I Love Everything, for all its easygoing charm, is still instantly recognizable as the work of Oswalt’s free-associative comedic persona. Whether riffing on how the blandly organic makers of his aforementioned breakfast must have begun (“Sorghum Farms was born outside a Phish concert in 1990…”) or inventing lengthy backstories for the tragic-looking characters on the kids’ menu at Denny’s, his penchant for following narrative curlicues down absurdist rabbit holes remains undimmed. But where the punchlines used to live in the outrage that seemed to continually simmer below the surface of every acid observation he made, now Oswalt’s humor is laced with a relatable world-weariness that comes from having been through the wringer, coming out the other side, and being confronted the fact that maybe it’s not worth getting so pissed off about the little things, no matter how irritating. This is comedy borne of fascination, not rage.
That’s not to say some things don’t still make him mad. But Oswalt largely passes by the Trump-shaped elephant in every room, pointing out the nigh-futility of joking about this administration by comparing it to an eighteen-wheeler full of monkeys and PCP that crashed into a train full of diarrhea. “And everybody’s watching it, like, ‘Holy shit, look at this!’ And then you as a comedian walk up and say, ‘Hey, wanna hear a joke I wrote about this?’” Instead, he saves his ire for things like having to miss the Hollywood premiere of Solo: A Star Wars Story, complete with a life-size recreation of the Millennium Falcon you could wander around in, because he had to attend his daughter’s second grade art show. Though even this gets shrugged off with the subsequent realization that his younger self would be fine with this trade-off, given it means he will have sex at some point in the future.
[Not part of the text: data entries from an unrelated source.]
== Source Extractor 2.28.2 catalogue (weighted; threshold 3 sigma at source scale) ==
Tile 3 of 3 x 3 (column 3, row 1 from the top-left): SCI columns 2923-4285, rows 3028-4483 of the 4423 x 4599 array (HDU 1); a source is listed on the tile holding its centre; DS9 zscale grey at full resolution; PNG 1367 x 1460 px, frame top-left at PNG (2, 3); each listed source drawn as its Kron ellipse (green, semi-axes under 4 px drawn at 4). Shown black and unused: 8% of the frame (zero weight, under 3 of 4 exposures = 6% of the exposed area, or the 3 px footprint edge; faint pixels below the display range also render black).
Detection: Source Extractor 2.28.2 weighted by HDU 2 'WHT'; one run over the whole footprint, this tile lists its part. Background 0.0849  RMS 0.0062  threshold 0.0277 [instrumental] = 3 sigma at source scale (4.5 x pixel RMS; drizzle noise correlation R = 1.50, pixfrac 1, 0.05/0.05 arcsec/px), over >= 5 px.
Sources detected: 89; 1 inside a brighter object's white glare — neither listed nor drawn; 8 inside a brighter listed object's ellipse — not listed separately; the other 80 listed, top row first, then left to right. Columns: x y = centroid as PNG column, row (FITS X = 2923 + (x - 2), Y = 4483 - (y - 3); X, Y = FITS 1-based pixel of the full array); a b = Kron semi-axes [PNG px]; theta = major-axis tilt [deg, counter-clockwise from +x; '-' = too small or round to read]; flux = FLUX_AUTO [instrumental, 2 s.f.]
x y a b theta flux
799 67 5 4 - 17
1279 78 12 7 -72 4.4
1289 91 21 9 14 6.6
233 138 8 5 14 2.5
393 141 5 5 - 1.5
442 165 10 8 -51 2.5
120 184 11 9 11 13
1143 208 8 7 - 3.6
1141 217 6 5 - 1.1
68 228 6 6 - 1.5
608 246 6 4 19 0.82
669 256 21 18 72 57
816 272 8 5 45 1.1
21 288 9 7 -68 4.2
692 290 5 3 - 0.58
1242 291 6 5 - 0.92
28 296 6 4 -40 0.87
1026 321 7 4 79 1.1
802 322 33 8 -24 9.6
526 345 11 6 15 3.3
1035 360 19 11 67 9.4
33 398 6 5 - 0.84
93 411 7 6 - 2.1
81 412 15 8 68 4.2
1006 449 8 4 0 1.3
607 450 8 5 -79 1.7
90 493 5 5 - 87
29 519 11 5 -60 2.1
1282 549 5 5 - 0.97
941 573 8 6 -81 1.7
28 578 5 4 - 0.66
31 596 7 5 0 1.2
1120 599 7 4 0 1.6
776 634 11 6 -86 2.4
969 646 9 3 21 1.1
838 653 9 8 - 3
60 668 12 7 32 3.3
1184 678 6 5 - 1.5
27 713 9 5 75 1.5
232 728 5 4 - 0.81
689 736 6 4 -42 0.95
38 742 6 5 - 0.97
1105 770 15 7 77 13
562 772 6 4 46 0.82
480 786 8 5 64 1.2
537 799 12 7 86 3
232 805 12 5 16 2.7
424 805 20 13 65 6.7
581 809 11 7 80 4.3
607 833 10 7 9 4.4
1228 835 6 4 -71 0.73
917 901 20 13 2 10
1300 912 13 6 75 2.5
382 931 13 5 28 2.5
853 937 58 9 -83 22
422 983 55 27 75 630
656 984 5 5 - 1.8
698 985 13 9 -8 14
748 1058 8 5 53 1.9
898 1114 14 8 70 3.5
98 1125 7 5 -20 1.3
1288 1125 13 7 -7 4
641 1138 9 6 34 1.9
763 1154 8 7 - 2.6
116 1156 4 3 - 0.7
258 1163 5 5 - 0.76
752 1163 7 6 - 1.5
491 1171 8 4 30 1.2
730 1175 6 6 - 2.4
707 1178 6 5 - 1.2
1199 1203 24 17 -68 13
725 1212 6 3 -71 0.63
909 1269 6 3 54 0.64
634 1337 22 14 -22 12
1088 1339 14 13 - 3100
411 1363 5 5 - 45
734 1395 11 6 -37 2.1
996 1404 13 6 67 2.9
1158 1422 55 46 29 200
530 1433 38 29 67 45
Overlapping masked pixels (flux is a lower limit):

Oswalt ends it all with an epic thought experiment about the time he took his daughter to Denny’s as part of a “Daddy-Daughter Day,” a closing bit that demonstrates the comedian fusing together all the things he does best—unexpected wordplay, imaginative flights of referential fancy, and cutting assessments of humdrum corporate actions that might just be far more sinister than they appear. It’s funny, smart, and imaginative in all the right ways, with a generosity of spirit underlying the cutting nature of the humor. (That generosity extends to his fellow comedian Bob Rubin: Oswalt has attached the stand-up’s set to play right after his.) Patton Oswalt is changing into a different, more empathetic type of comedian, but for those willing to follow along on his new path, there are ample rewards.